In the 2010s there may be no better mantra for the marketing function than the old adage “work smarter, not harder”. Faced with stagnant (or declining!) budgets and staff levels, it is no longer practical to use brute force ad spending to drive marketing returns. Instead marketers are seeking ways to apply new technology to existing data so as to squeeze out every drop of value. Towards this end, we are providing all TouchPoint Plus copytest users free consulting with the newly patented Outlook® Media Planning and Forecasting tool. Below are three examples of how this is being used to help television advertisers immediately ramp up returns with no additional outlay of time or money.

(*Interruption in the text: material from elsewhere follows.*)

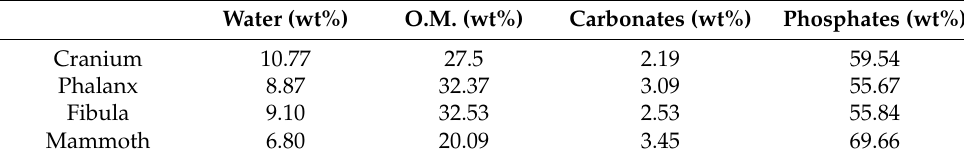
Table 3. Thermogravimetric analyses indicating the relative weight loss of water, organic matrix (OM), carbonates, and phosphates in bone samples (see further details in Figure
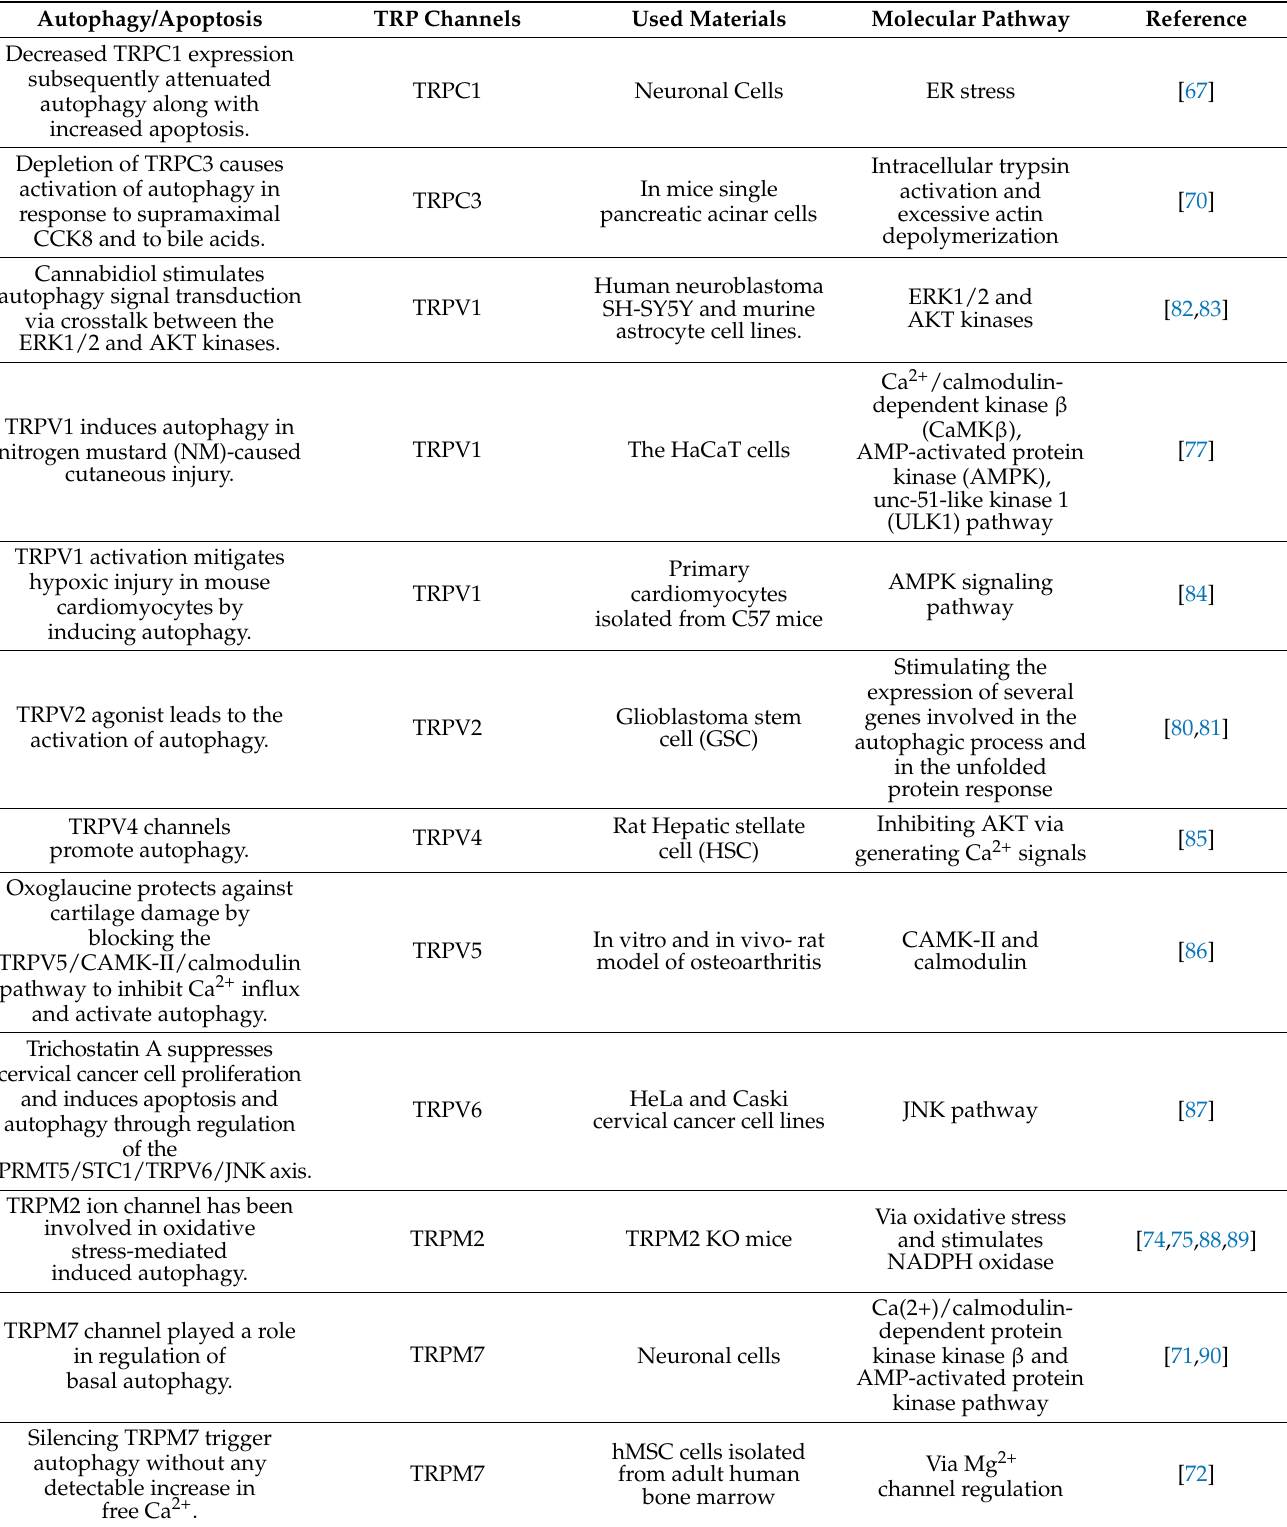
Table 1. Calcium channels and their modulation in cellular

Customized ad refreshment schedules. It is now well established that the selling power of an ad diminishes as media is placed behind it. To avoid wasting too much spend behind worn out ads, rules-of-thumb have been created (e.g. not airing an ad for over 1200 GRPs). Such broad rules are ‘generally right, but specifically wrong’ in that they neglect the fact that each ad wears out at a different absolute rate depending on its strength. The Outlook application uses this knowledge to algorithmically find the optimal allocation across available ads, sometimes yielding millions in additional sales.
Mix of different length ads. Facing pressure to reduce paid media while expanding effective reach, many advertisers are rediscovering the cost effectiveness of shorter length ads. At 60% to 70% of the media cost of their 30-second counterpart, 15-second ads are particularly attractive for stretching a media budget. But since shorter length ads generally underperform their longer counterparts there is a risk that overuse will actually suppress returns not expand them. Generalizations fail to address the problem as they don’t take into account the size of the campaign, the number of ads available, or brand specific effectiveness ratios. A module within the Outlook application simplifies this decision and, even at the very early planning stage, provides a specific recommendation taking all these variables into account. As an example, this below scenario finds that a 45%/55% 15 vs. 30-second GRP mix is optimal (this equates to an approximate $3.5 Million / $6.5 Million split for this brand’s planned $10 Million campaign).
Dynamically adjusted media budget. One of the biggest ROI squelchers is not being able to take full advantage of ‘home run’ creative when it is found. Without quantification of potential sales impact, management is likely to be risk adverse and not approve reallocation of resources from other marketing activities to advertising. By projecting likely sales returns, the Outlook forecasting capability translates advertising plans into the language of business. The end result is greater confidence by management that the switching of resources within marketing, or even boosts to the overall marketing budget, are warranted. A classic published example of this comes from StarKist Tuna in a Pouch:
The Precision of the model makes it useful in planning the optimal number of executions for a given media plan, planning the optimal allocation of media among advertisements, and determining when commercials have worn out and should be refreshed. In our case, the model revealed not that out ad had worn out, but that it had a significant amount of selling power left. In fact, the planning software projected that our “Fisherman’s Wharf” execution still retained over 80 percent of its selling power! We took this recommendation to management, and they approved a few more million dollars for our TV media budget. The ad went back on air in January. Tuna in a Pouch share gain for the following quarter was 1.3 points, a bit higher than the Outlook estimate of 1.0 points for the expected advertising contribution.1
The end result for StarKist was a 368% return on their investment. This was versus a 76% return without the increase in spend and an expected break-even had the traditional approach been done.
The above highlights just three of the many ways that Outlook planner can help boost marketing returns. But hopefully they illustrate that the technology exists to help meet today’s ‘less must be more’ reality.
1A true return on investment… Developing and managing advertising for StarKist Tuna in a Pouch, Barry Shepard. Quirk’s March 2003. Bold emphasis added.